Chuck – “Chuck vs Phase Three”

“You are not getting bullets for a long, long time.”

Sarah creeps through the water onto the guards' encampment.

Watch out for Sarah-gator.

Chuck is the ever-expanding sinkhole that constantly sucks his friends in, collapsing any sense of self-determined purpose within them.

Morgan is the most obvious example of this, especially in the beginning seasons (before they realized that Grimes could stand on his own). His character was forever the lackey no matter how horrible Chuck was to the little bearded man. No matter what Chuck did, Morgan was always there with an undying (and increasingly unjustified) bro-code. Letting Morgan in on the spy game was almost essential. Otherwise, his character would almost be too unbelievable. Who would stick around for that much punishment?

Casey’s heart has also melted a bit under the direct light of the Chuck Effect. His cold, harsh stance on Chuck’s incessant whining and lovesick decision-making turned a corner after years of the Intersect coming through for him. He’s come to appreciate the Sarah and Chuck relationship even if it does kind of make him gag.
□ □ □ □ □ □ □
REQUIRED WORK - In the Chuck review, what does Casey still find about the Sarah and Chuck relationship even though he has come to appreciate it? Draw only on the Chuck review for this.

STORED DATA -
□ □ □ □ □ □ □
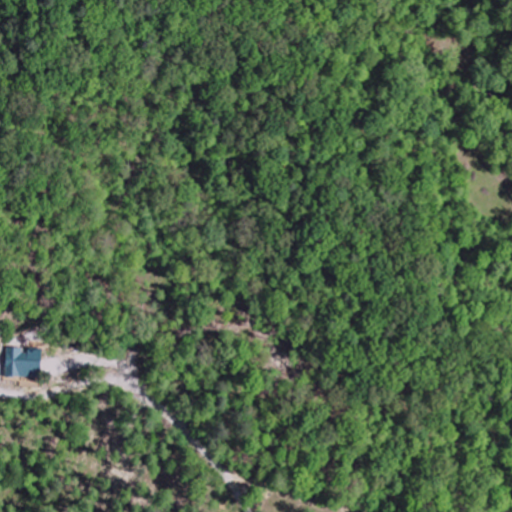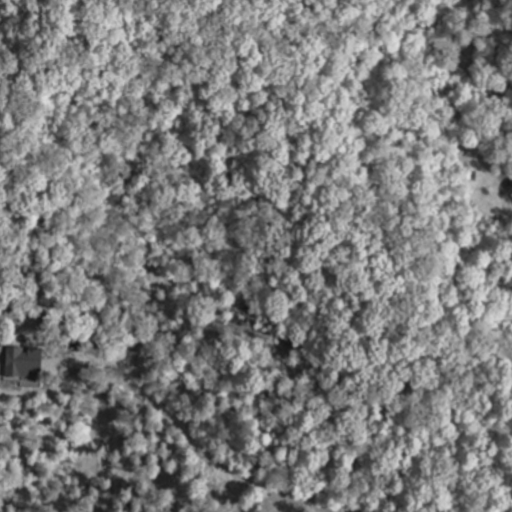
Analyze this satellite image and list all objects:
building: (24, 363)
□ □ □ □ □ □ □
EXERCISE SOLUTION - It does kind of make him gag.